I see from the baptism records of his children that he moved from Dalmore to Poyntzfield somewhere between 1821 and 1823. He appears on several militia lists, the first being in 1825, which states: “Poyntzfield … Alexander Urquhart coachman >30 4 ch E” which translates as Alexander Urquhart, coachman at Poyntzfield, over 30 years of age, was excused from being balloted as he had four children under the age of 10. Four children are again mentioned in the list dated August 1828. However, the list dated January 1831 refers to three children under the age of 10, when the baptism records make it clear there should have been four. This suggests one child had died, and I wonder if it was that which triggered his purchase of some burial plots in Kirkmichael.

At Resolis the 5th day of May 1829… Alexander Urquhart Coachman at Poyntzfield House compeared & stated that Isabella Ross relict of David Hossack Kirk Officer at Kilmuir Easter & John Hossack her son had sold to him the said Alexander Urquhart the Burying Ground consisting of three Graves situated within the church yard of Kirkmichael in this parish formerly possessed by the said David Hossack & his Predecessors, for the sum of Thirty shillings Sterling. The Session appointed that the written agreement between the said Alexander Urquhart & the said Isabella Ross & John Hossack should be given to their officer to be by him kept in retentus & that a copy of the above-written agreement should be inserted in their minutes to secure the right of the said Alexander Urquhart in all time coming, the tenor whereof follows– / “We Isabella Ross Relict of the deceased David Hossack Kirk Officer, at Kilmuir Easter and John Hossack my son do dispose of, in behalf of ourselves or any who may pretend to be concerned, to Alexander Urquhart Coachman at Poyntzfield the Burying Ground consisting of three stones, situated within the Church yard of Kirkmichael Parish of Resolis formerly possessed by the said David Hossack and his Predecessors in presence of these witnesses, Hugh Macdonald Gardener Poyntzfield & Neil Urquhart Teacher at Jemima Ville for the sum of Thirty Shillings Sterling.” / Signed “Isabella Ross” / “John Hossack” / Signed “Hugh McDonald Witness” / “Neil Urquhart Witness”

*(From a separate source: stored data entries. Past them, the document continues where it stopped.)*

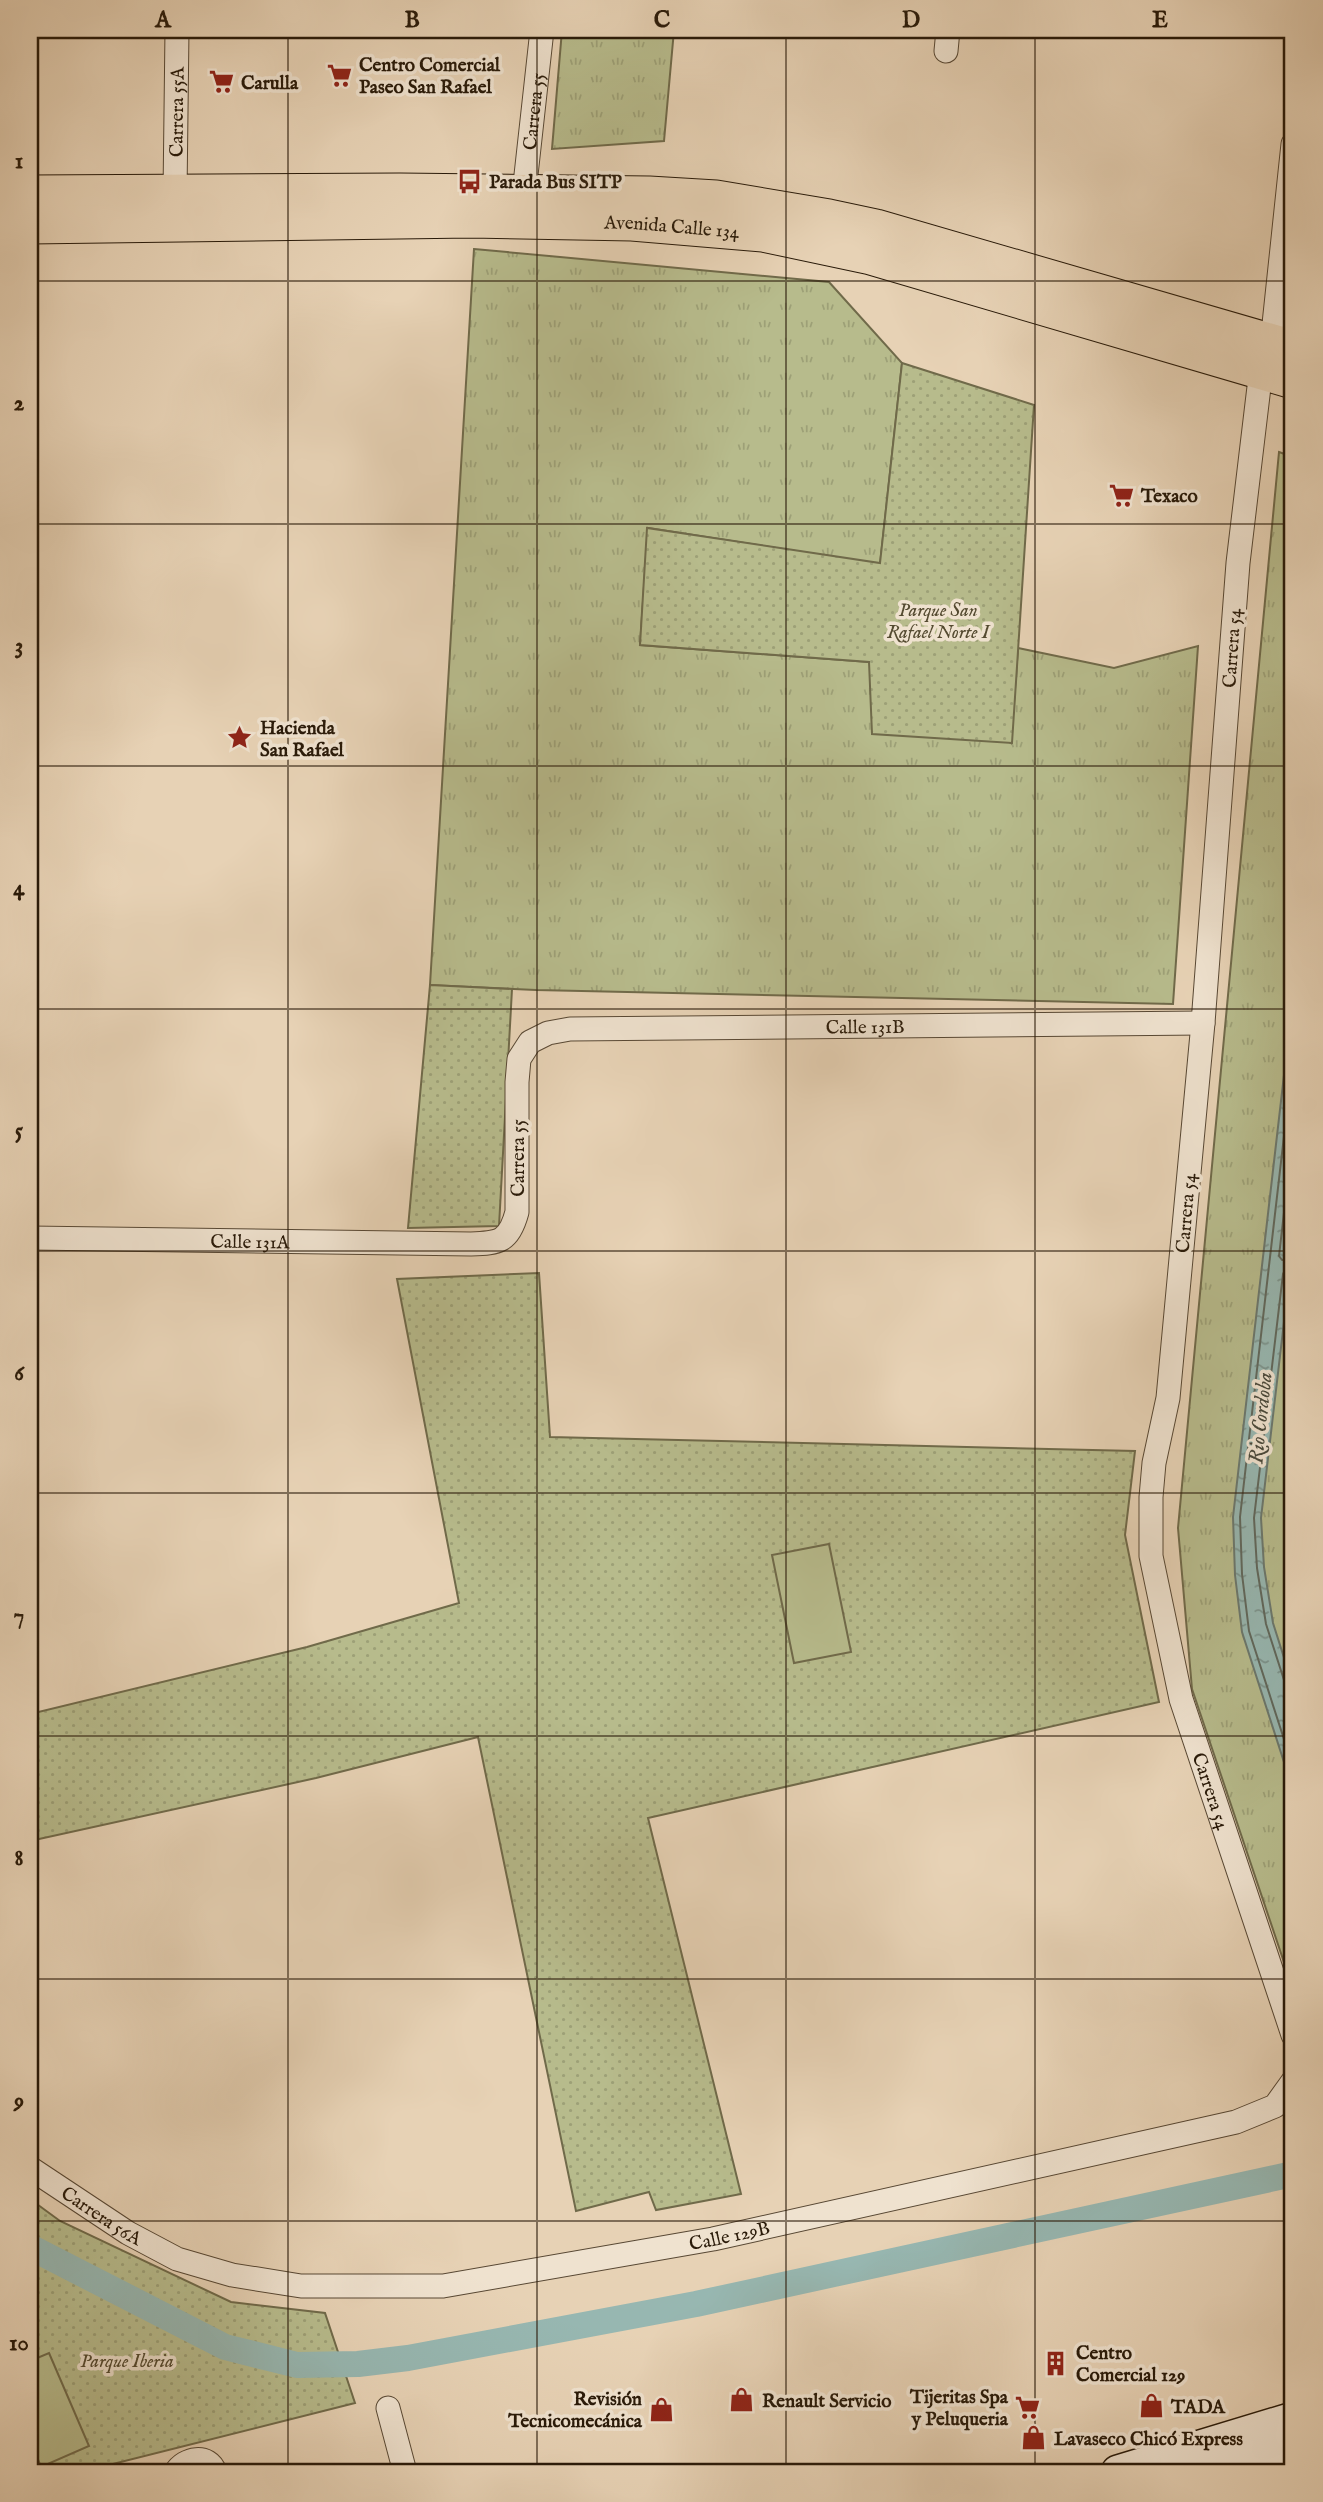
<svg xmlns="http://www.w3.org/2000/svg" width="1323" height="2502" viewBox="0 0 1323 2502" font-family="'IM FELL English',serif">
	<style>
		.grass { fill: url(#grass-tufts); stroke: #706a4a; stroke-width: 2 }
		.park { fill: url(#park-dots); stroke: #706a4a; stroke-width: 2 }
		.pitch { fill: #b7bb8c; stroke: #706a4a; stroke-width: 2 }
		.water { fill: url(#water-ripples); stroke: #6b786e; stroke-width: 2 }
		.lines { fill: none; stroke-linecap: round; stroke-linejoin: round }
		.shore { stroke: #60685d; stroke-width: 2 }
		.canal { stroke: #97b7b1; stroke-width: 26 }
		.street-casing { stroke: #584834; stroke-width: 25 }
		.secondary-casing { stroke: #291a09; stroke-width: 36 }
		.primary-casing { stroke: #291a09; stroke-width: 39 }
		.street { stroke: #efe2cf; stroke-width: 23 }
		.secondary { stroke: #efe2cf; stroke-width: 33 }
		.primary { stroke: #e7d2b5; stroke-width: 37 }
		.grid { fill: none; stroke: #291a09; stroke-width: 2; stroke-opacity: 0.55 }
		.labels { text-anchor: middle; stroke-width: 7; stroke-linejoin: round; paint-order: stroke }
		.poi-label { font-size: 19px; font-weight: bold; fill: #291a09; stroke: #efe2cf; text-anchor: start }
		.street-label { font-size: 19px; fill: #291a09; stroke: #efe2cf }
		.park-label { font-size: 19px; font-style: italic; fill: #544a30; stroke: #efe2cf }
		.water-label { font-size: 21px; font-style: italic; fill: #4a493b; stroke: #efe2cf }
		.neatline { fill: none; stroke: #291a09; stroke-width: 2.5 }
		.grid-label { font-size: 23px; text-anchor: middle; font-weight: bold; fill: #291a09 }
	</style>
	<defs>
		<pattern id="grass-tufts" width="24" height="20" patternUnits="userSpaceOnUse" patternTransform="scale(1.75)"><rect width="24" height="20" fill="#b7bb8c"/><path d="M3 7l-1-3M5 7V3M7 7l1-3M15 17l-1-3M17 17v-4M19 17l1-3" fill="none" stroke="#9da077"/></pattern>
		<pattern id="park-dots" width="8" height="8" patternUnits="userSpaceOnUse" patternTransform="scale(1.75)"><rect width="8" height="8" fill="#b7bb8c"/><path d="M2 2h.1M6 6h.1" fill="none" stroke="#9da077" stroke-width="1.8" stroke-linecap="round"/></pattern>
		<pattern id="water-ripples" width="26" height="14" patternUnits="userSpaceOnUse" patternTransform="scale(1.75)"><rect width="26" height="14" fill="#97b7b1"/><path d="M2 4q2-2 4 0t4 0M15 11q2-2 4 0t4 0" fill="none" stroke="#7b948e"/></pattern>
	</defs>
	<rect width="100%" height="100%" fill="#e7d2b5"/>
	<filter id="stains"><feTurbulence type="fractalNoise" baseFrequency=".00286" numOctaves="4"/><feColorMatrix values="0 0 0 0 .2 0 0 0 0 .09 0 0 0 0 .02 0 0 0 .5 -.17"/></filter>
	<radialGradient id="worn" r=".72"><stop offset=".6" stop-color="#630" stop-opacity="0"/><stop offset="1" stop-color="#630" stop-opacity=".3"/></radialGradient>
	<path class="grass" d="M562,30H674L664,141L552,149Z
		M474,249L829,282L902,363L880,564L648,528L640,645L869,662L1011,743L1018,648L1114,668L1198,646L1173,1004L536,990L430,985Z
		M1279,452L1293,457V1989L1192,1689L1178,1528Z"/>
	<path class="park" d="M902,363L1034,405L1012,743L872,734L869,662L640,645L647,528L880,563Z
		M430,985L512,989L499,1226L408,1228Z
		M539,1273L550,1437L1135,1451L1125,1535L1159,1702L648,1818L741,2194L656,2210L649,2192L576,2211L478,1737L316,1778L30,1841V1714L307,1647L459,1603L397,1279Z
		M30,2199L60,2221L231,2302L325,2313L355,2403L81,2472H30Z"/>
	<path class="pitch" d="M829,1544L851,1652L794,1663L772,1555Z
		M49,2353L89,2446L41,2467L30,2440V2361Z"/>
	<path class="water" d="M1293,997V1245L1261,1518L1264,1567L1273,1623L1293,1686V1790L1242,1632L1235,1575L1233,1517Z"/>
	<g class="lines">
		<path class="shore" d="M1293,1058L1240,1517L1242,1574L1249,1631L1293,1767
			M1293,1134L1279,1256L1282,1260L1293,1258
			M1293,1267L1286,1268L1283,1274L1254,1518L1257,1568L1266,1624L1284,1680L1288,1684H1293"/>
		<path class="canal" d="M30,2247L225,2347L297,2365L358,2364L408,2358L696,2304L1293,2174"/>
		<defs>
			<g id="street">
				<path d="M946,51L948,30"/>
				<path id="s1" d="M524,193L542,30"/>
				<path id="s2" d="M175,194L177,30"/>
				<path d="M1272,343L1293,144"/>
				<path id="s3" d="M1261,370L1238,563L1203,1023L1168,1398L1154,1463L1151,1497V1556L1181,1699L1293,2035"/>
				<path id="s4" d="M30,1238L471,1244C499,1243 509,1242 517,1212V1082L519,1059L530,1042L548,1033L570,1029L1203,1023"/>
				<path id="s5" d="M30,2168L128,2233L177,2259L232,2275L301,2286H443L713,2239L1236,2122L1275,2106L1293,2081"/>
				<path d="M388,2408L405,2472"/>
				<path d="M176,2472C184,2458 209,2453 215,2472"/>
			</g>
			<path id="secondary" d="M1118,2472L1293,2419
				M1207,2472L1293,2446"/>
			<g id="primary">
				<path d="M30,194L400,192L649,195L716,199L829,218L876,228L1293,349"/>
				<path id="s6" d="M30,225L471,219L632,222L763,233L871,256L1293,380"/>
			</g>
		</defs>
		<use href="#street" class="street-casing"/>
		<use href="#secondary" class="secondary-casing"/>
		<use href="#primary" class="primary-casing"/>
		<use href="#street" class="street"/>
		<use href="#secondary" class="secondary"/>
		<use href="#primary" class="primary"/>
	</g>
	<path class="grid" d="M288,30V2472M537,30V2472M786,30V2472M1035,30V2472M30,281H1293M30,524H1293M30,766H1293M30,1009H1293M30,1251H1293M30,1493H1293M30,1736H1293M30,1979H1293M30,2221H1293"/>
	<defs>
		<symbol id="supermarket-bare" viewBox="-9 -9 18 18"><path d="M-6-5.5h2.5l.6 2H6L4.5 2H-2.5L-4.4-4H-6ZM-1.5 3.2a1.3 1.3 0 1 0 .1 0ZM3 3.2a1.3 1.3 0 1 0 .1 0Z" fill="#8f2418" stroke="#efe2cf" stroke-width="2.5" paint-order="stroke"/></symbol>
		<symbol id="bus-bare" viewBox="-9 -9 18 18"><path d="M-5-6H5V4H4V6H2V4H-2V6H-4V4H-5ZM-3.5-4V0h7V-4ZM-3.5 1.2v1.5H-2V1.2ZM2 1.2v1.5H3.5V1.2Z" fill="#8f2418" stroke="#efe2cf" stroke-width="2.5" paint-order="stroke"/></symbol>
		<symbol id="sight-bare" viewBox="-9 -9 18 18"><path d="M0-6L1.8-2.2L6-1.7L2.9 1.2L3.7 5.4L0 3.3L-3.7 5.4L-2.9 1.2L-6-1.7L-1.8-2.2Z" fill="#8f2418" stroke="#efe2cf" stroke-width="2.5" paint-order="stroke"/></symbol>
		<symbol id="building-bare" viewBox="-9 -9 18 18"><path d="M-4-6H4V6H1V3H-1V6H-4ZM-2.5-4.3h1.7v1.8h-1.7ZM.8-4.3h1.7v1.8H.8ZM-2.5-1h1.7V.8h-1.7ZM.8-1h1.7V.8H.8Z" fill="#8f2418" stroke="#efe2cf" stroke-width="2.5" paint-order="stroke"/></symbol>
		<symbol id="shop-bare" viewBox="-9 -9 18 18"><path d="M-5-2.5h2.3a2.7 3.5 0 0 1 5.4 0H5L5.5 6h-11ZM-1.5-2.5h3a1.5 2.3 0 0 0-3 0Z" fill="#8f2418" stroke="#efe2cf" stroke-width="2.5" paint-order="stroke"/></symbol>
	</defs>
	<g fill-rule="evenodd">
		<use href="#supermarket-bare" x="322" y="58" width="35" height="35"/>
		<use href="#supermarket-bare" x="204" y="64" width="35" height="35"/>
		<use href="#bus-bare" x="452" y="164" width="35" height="35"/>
		<use href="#supermarket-bare" x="1104" y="478" width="35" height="35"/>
		<use href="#sight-bare" x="222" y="720" width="35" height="35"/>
		<use href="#building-bare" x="1038" y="2346" width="35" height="35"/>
		<use href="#shop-bare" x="724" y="2382" width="35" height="35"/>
		<use href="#shop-bare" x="1134" y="2388" width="35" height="35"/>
		<use href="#supermarket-bare" x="1010" y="2390" width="35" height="35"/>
		<use href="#shop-bare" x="644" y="2392" width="35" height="35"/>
		<use href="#shop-bare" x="1016" y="2420" width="35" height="35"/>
	</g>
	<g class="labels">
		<g class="poi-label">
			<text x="359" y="71">Centro Comercial<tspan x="359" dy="22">Paseo San Rafael</tspan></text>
			<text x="241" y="89">Carulla</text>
			<text x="489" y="188">Parada Bus SITP</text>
			<text x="1141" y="502">Texaco</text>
			<text x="260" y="734">Hacienda<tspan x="260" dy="22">San Rafael</tspan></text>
			<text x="1076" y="2359">Centro<tspan x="1076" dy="22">Comercial 129</tspan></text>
			<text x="1008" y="2403" text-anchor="end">Tijeritas Spa<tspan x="1008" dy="22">y Peluqueria</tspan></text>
			<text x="642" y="2405" text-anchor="end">Revisión<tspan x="642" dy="22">Tecnicomecánica</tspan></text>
			<text x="762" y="2407">Renault Servicio</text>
			<text x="1171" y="2413">TADA</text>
			<text x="1054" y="2445">Lavaseco Chicó Express</text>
		</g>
		<g class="street-label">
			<text dy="7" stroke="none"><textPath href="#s1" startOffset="82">Carrera 55</textPath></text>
			<text dy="7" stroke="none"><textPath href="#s2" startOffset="82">Carrera 55A</textPath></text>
			<text dy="7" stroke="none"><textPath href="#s6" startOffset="642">Avenida Calle 134</textPath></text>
			<text transform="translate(1231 648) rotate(-86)" y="7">Carrera 54</text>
			<text dy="7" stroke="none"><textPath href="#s4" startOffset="1015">Calle 131B</textPath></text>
			<text transform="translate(517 1158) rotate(-90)" y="7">Carrera 55</text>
			<text transform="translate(1185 1213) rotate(-85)" y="7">Carrera 54</text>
			<text dy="7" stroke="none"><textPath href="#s4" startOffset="220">Calle 131A</textPath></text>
			<text dy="7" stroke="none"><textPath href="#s3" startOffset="1435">Carrera 54</textPath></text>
			<text dy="7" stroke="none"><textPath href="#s5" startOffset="86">Carrera 56A</textPath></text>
			<text dy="7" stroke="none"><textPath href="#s5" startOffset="733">Calle 129B</textPath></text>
		</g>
		<g class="park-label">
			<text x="938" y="616">Parque San<tspan x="938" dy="22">Rafael Norte I</tspan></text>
			<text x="127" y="2367">Parque Iberia</text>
		</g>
		<g class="water-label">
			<text transform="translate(1260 1418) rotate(-84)" y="7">Rio Cordoba</text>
		</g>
	</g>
	<rect width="1323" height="2502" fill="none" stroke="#e7d2b5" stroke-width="77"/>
	<rect x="38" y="38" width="1246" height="2426" class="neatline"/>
	<g class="grid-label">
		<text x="163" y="27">A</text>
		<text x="412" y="27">B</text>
		<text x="662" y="27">C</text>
		<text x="911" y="27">D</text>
		<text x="1160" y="27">E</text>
		<text x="19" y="168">1</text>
		<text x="19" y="410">2</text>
		<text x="19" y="653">3</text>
		<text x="19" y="895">4</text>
		<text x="19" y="1138">5</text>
		<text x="19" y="1380">6</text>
		<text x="19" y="1623">7</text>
		<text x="19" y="1865">8</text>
		<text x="19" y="2108">9</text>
		<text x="19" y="2350">10</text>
	</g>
	<rect width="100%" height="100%" filter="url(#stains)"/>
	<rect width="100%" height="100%" fill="url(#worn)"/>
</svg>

That was the entry within the Kirk Session records, which usefully provides the cost of a lair at that time – 10 shillings Sterling! We have another sale of a lair at this time, again for ten shillings Sterling.

There must have been some dispute about the purchase, or perhaps the location of the lairs needed clarification, as five years later another copy containing the same information and witnesses but with the location of the lairs was made and entered into the lair transfers sheets bound into the marriage register:

Poyntzfield– 1834 / Alexander Urquhart, Coachman at Poyntzfield bought from John Hossack at Davidston in the parish of Cromarty, three burying places situated on the South of the Old church – there being only one grave between them and the old church – This he has done in the presence of these Witnesses – Signed, Niel Urquhart, Witness / Hugh McDonald Witness

The three burying places Alexander bought had previously been bought by the family, and indeed bear the initials of Alexander Urquhart and Henny Stuart and date 1805. However, we are now straying into that complementary Story behind the Stone. Alexander died in 1870:

Resolis death certificates
Alexander Urquhart ground officer (married to Catherine Munro) 19 Feb 1870 Jamimaville aged 75 parents Alexander Urquhart ploughman (d) Henrietta Urquhart ms Stewart (d) informant William Urquhart son Davidstown (not present)

By the time of his death, Alexander had risen from coachman to ground officer, a more responsible post.